Di sini, mereka melihat diri mereka di masa depan. Jielin dan Kartu, berdampingan di masa depan Kerajaan Maya, menggandeng tangan untuk memimpin lebih banyak orang keluar dari jalan yang salah, melindungi misteri hutan serta semua persahabatan dan keberanian yang berharga. Bola cahaya perlahan-lahan menyatu menjadi satu sinar hangat, melelehkan keraguan dan ketakutan mereka.

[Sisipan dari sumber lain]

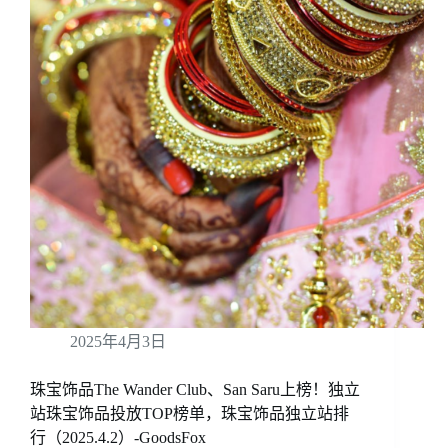
2025年4月3日
珠宝饰品The Wander Club、San Saru上榜！独立
站珠宝饰品投放TOP榜单，珠宝饰品独立站排
行（2025.4.2）-GoodsFox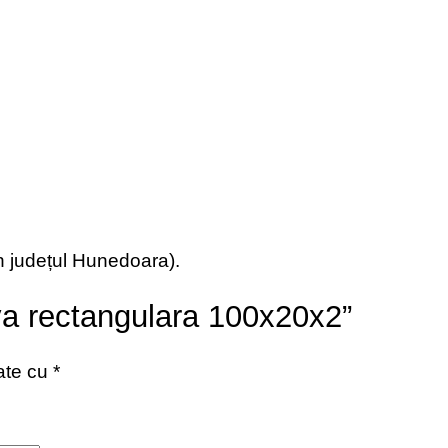
din județul Hunedoara).
ava rectangulara 100x20x2”
cate cu
*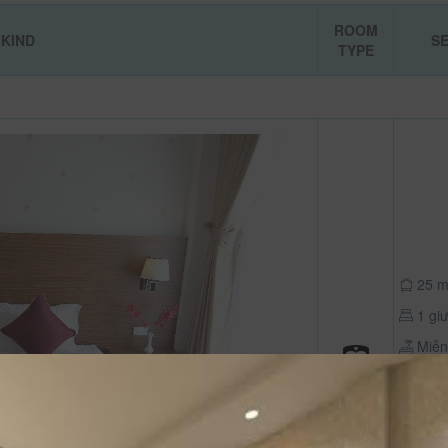
ROOM
KIND
SE
TYPE
25 m
1 giư
Miễn 
cả các
Truy
tinh/ cá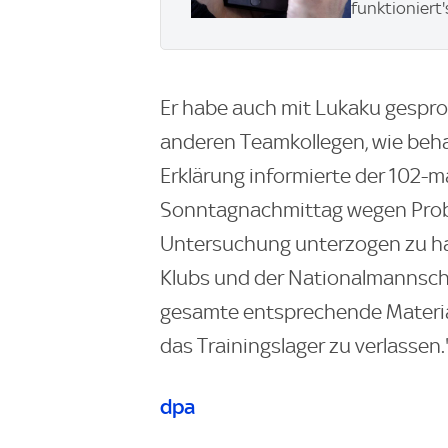
funktioniert'
Er habe auch mit Lukaku gesproch
anderen Teamkollegen, wie beha
Erklärung informierte der 102-m
Sonntagnachmittag wegen Probl
Untersuchung unterzogen zu h
Klubs und der Nationalmannsch
gesamte entsprechende Material
das Trainingslager zu verlassen.
dpa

Ketika mereka kembali sadar, mereka mendapati diri mereka masih berdiri di area gelap itu. Teks di slab telah kembali tenang, hanya menyisakan sebuah garis dalam yang merupakan suhu dari ujung jari mereka saat menyentuh slab. Burung kolibri itu telah terbang pergi, hanya suara angin yang berlalu, mengantar suara lembut dari daun.

Kartu berkata pelan, “Mungkin, sekarang yang perlu kita lakukan adalah membawa mukjizat yang kita rasakan kembali kepada orang-orang kita, supaya semua orang ingat akan kekuatan ini.”

“Benar.” Jielin tersenyum lega, wajahnya menerangi sinar emas yang tersisa. “Kita tidak hanya memecahkan teka-teki, tetapi juga memulai sebuah era baru. Selama kamu ada di sisiku, aku tidak takut menghadapi masa depan yang sulit.”

Perjalanan di hutan misterius ini mengobarkan api harapan yang takkan padam di hati mereka. Matahari perlahan terbenam, menyebarkan warna-warni di seluruh langit di bawah kaki mereka. Jielin perlahan-lahan menggenggam tangan Kartu, dan mereka berjalan kembali di sepanjang jalan setapak. Di telinga mereka terdengar angin sepoi-sepoi, suara serangga, dan tawa lembut satu sama lain. Setiap langkah adalah jejak persahabatan yang kokoh dan berharga.

Dan slab magis kuno itu, saat malam tiba, bersinar lembut dengan cahaya samar. Ia menjaga bumi ini dengan tenang, terus menunggu pemuda dan pemudi yang percaya akan mukjizat dan penuh persahabatan untuk datang, melanjutkan legenda Maya yang menjadi milik mereka.